Step up your tech game this school year
The school year is well under way, and teachers can use all the help they can get when it comes to keeping kids focused. The right iPad apps let teachers create dazzling lessons, quickly update parents, and stay organized without going crazy.
If you're a teacher, you know the struggle is real. These apps barely scratch the surface of the creative and organizational tools the iPad has to offer, but we found the best ones to help you manage the time for what you actually want to do: teach.
Many teachers connect a computer or iPad to a projector, replacing the traditional whiteboard. Doceri supports both Windows and Mac for easy projecting through a connected computer. The app lets you annotate slideshows and mark up the screen with math equations.
The Mac version of Doceri also supports AirPlay, so you can walk around the room and nudge the students who are nodding off while proceeding with your lesson.
ClassDojo is a behavior-management app that lets you reward students for specific actions. You can customize types of behaviors you want to recognize and share student data with parents through weekly reports.
Students also get their own account and can check in on their progress and customize their avatars. You can extend ClassDojo with two apps the company released pushed out: ClassDojo Messenger for secure conversations with parents and ClassDojo for Students so the little monsters can check on their progress.
Remind is an excellent way to securely communicate with students and parents. The app lets you send a mass message to a group, remind them of upcoming quizzes, or promote events on campus.
No phone numbers are ever exchanged, so your students and parents don't have to worry about any privacy violations. Remind recently added the ability to get feedback with stamps, so you can use the app to send out a poll question to your class and get instant feedback.
Edmodo has become one of the benchmark classroom management tools, creating an online environment that feels like a social network without any of the issues that come with one.
You can post assignments, announcements, conduct polls, and use the app to engage with the class in a variety of ways. Edmodo also recently launched a tool called Snapshot, which lets you assess and measure students’ performance with Common Core standards.
Access all your key files from your iPad by storing them in Google Drive. If you want to edit any of the files, you need the Google Docs, Sheets, and Slides apps, which are available as separate downloads from the App Store.
This is especially useful if your school or district is using Google Apps, as you can collaborate in shared files directly on your iPad. With Google pushing its new Classroom site for teachers, Drive could become an essential hub for evaluating students' work.
Google Drive (Free)
Common Core standards are the norm in most states by now, a change which has been a dramatic one for many teachers used to different expectations.
The Common Core app is an excellent resource, letting you quickly reference standards for lesson creation, collaborate with colleagues, and handily impress administrators. It puts all the standards right there for easy access, making it much faster than performing a search in the browser.
Common Core (Free)
Haiku Deck makes it easy to quickly create visually engaging slideshow decks. Just type a few words into each slide and choose from the auto-generated images. The result: a super impressive and attractive slide without any effort.
You can also sign in with Twitter to quickly share slides with others or embed them on your classroom website. Haiku Deck is also an excellent tool for teaching students how to build slideshows without all the extra confusion that sometimes comes from learning PowerPoint, especially for elementary students.
Haiku Deck (free)
Paper by FiftyThree
Paper is an incredibly popular way to create elegant sketches and note pages, and for good reason. If you fancy handwritten notes, then the app is especially useful for staff meetings (once they get boring and you would rather doodle).

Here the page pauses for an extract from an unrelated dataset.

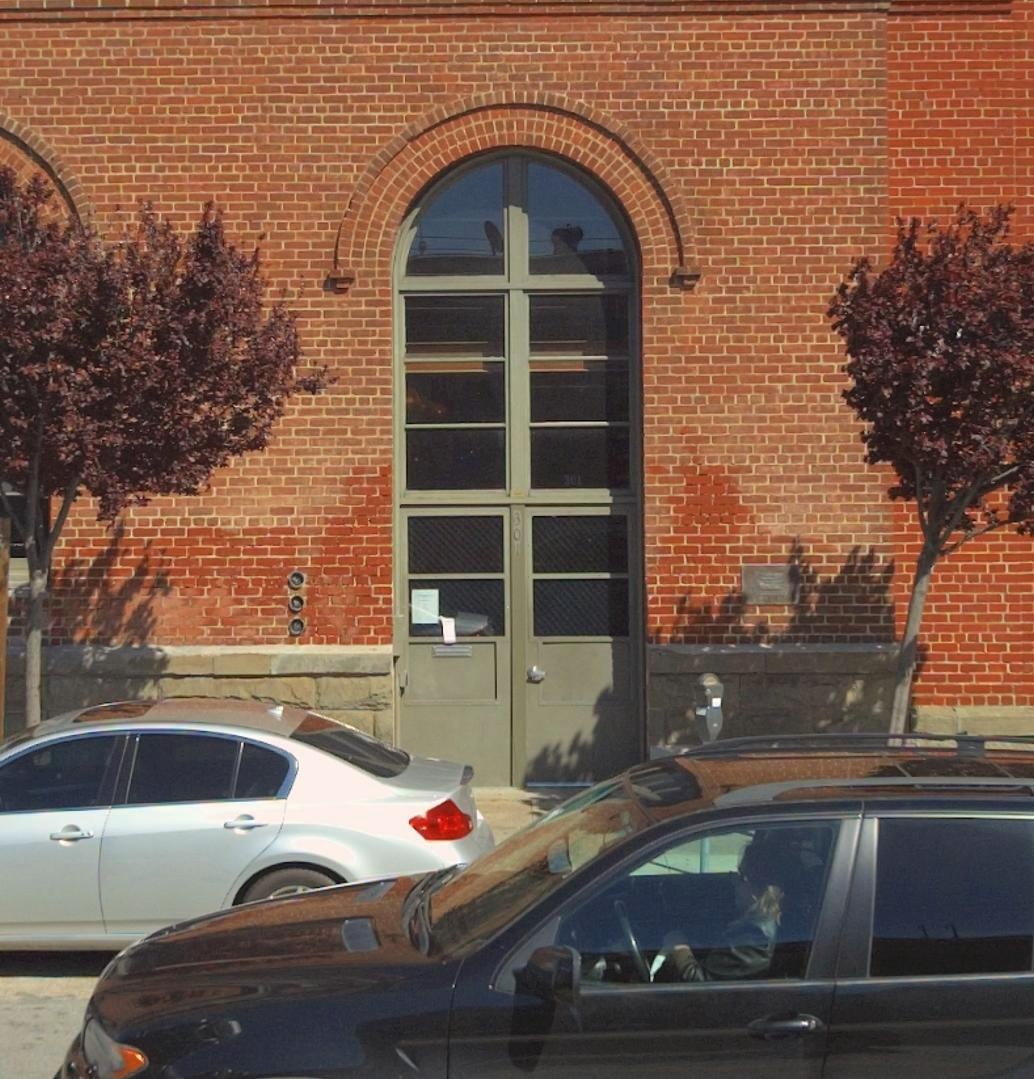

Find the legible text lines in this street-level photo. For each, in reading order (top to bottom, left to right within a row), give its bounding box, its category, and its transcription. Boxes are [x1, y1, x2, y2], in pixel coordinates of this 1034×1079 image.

[508, 509, 525, 561] StreetNumber: 301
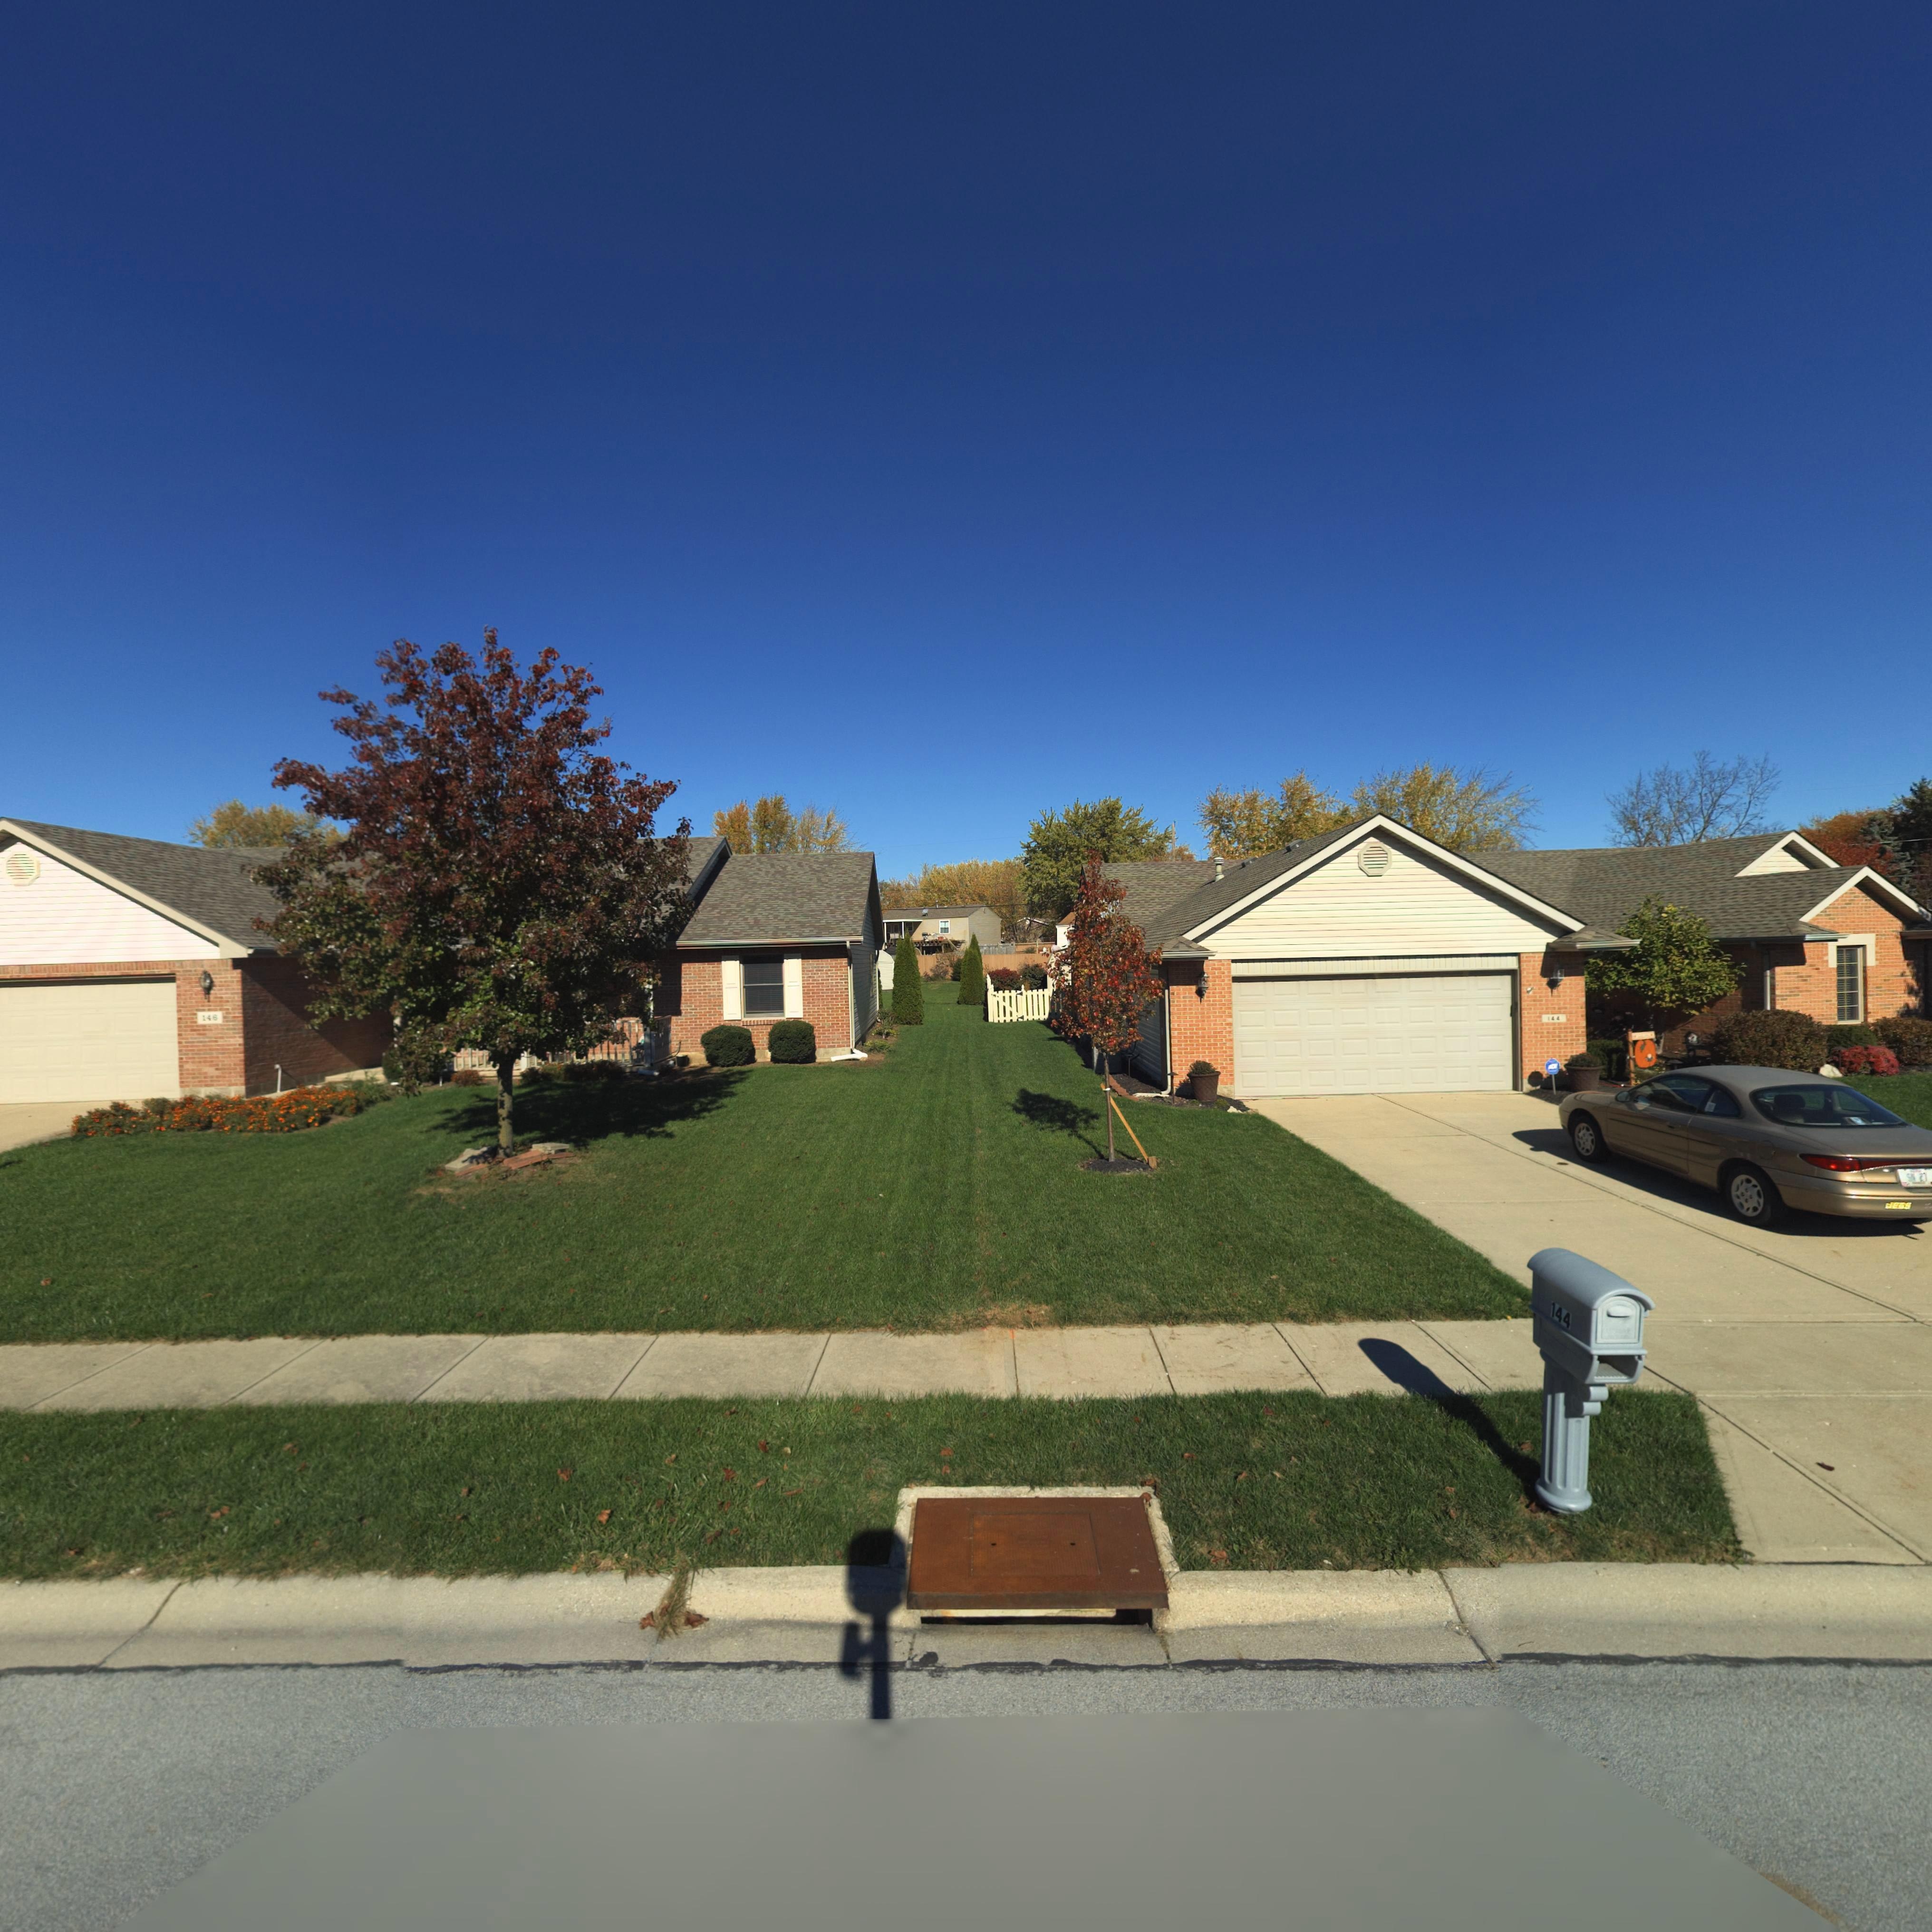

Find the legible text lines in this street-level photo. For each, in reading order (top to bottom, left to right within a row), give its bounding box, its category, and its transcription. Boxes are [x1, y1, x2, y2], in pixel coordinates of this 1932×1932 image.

With in-app upgrades, you can unlock different writing tools. The company also makes its own stylus designed to be hyper-accurate. If nothing else, Paper gives you a blank canvas that can be used for pretty much anything you want: exactly the kind of brainstorming tool you sometimes need as a teacher.
Paper by FiftyThree (free)
Sushi Monster may technically be for students, but sometimes teachers need to kill some time with fish-gobbling monsters. Use your iPad to play Sushi Monster with the kids or let them have a go at improving their math skills under the guise of learning math.
To win Sushi Monster, you have to appease the beasts by matching the multiplication and addition equations with the given answers. The game also has a catchy soundtrack that only gets slightly annoying the longer students play.
Sushi Monster (Free)
Evernote certainly isn't unknown, but it deserves a shout-out for the ways it can help teachers with the staggering amount of paperwork they accumulate over the course of a school year. Evernote is designed for saving everything, like email attachments and pictures of handwritten notes, and would work well as a hub for lesson plans.
If you find yourself using Evernote constantly it may be worth the premium subscription, which gets you additional storage and some nice search features for $45 per year.
While there are plenty of digital notebooks in the App Store, Notability stands out. It comes with plenty of tools for marking up a page, including a highlighter, various pens, and (of course) an eraser.
If a staff meeting seems important, and you can record it by simply hitting the microphone button. The app also uses iCloud to sync up your content between the company's iPhone and Mac apps.